• Exercise aim: Shorten the paragraph in the gold price article that begins "Long-term readers know," keeping its main facts.

• Extract provided:
Gold Price Correction – A Little Perspective

by admin on 11/12/2009

If you watch CNBC you have to chuckle with their continual over-dramatization of every little twitch in the Gold price.  Consider the Chart below GLD Daily.

gold daily chart

You can see the horizontal green line is the peak @ $1225, the Orange line was the traditional high, $1000 per Oz, and even with this “catastrophic bursting bubble:)   we’re only still:

Only half-way back to the previous record highs, which we only broke through a mere 2 months ago..

Jeff Clark astutely pointed out the leverage involved with Gold and the Dollar today, yes they are inversely linked in movement, but weighted (leveraged) heavily in Gold’s favour as the quoted article below explains

Long-term readers know that gold moves inversely to the dollar, meaning if the dollar drops, gold tends to rise (and vice versa). This happens with about 80% regularity. But what many gold writers haven’t acknowledged is the leveraged movement our favorite metal has demonstrated this year to the world’s reserve currency.

The U.S. dollar index, a six-currency gauge of the greenback’s value, has dropped 7.8% so far this year (as of December 3). Meanwhile, gold is up 38.7% year-to-date.

Stored records

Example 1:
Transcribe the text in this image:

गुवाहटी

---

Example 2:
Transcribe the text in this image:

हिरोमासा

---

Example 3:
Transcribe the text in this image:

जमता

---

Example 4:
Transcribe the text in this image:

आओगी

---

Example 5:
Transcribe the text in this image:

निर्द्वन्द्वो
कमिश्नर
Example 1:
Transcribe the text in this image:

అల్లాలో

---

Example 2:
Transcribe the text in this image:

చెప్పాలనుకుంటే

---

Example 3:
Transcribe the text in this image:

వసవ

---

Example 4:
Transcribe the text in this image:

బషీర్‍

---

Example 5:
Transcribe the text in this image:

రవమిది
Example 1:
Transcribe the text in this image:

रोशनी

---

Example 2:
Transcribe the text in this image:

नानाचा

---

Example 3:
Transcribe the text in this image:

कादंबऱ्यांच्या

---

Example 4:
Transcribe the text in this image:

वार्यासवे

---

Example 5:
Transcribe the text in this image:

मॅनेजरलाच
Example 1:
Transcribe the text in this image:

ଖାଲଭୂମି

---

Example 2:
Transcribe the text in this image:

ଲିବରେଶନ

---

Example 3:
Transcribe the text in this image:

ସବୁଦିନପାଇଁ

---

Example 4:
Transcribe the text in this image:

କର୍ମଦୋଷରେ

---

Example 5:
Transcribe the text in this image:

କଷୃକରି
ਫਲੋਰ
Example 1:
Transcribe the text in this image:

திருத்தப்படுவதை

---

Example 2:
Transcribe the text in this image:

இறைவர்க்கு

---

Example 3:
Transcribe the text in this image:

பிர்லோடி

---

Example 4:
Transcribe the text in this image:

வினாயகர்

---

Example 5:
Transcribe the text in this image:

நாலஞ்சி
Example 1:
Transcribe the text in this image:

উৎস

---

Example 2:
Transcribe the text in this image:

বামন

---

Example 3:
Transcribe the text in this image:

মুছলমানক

• The output: Gold usually moves opposite to the dollar, rising when the dollar falls and vice versa, about 80% of the time. Many gold writers have overlooked that this year gold has moved with leverage against the world's reserve currency.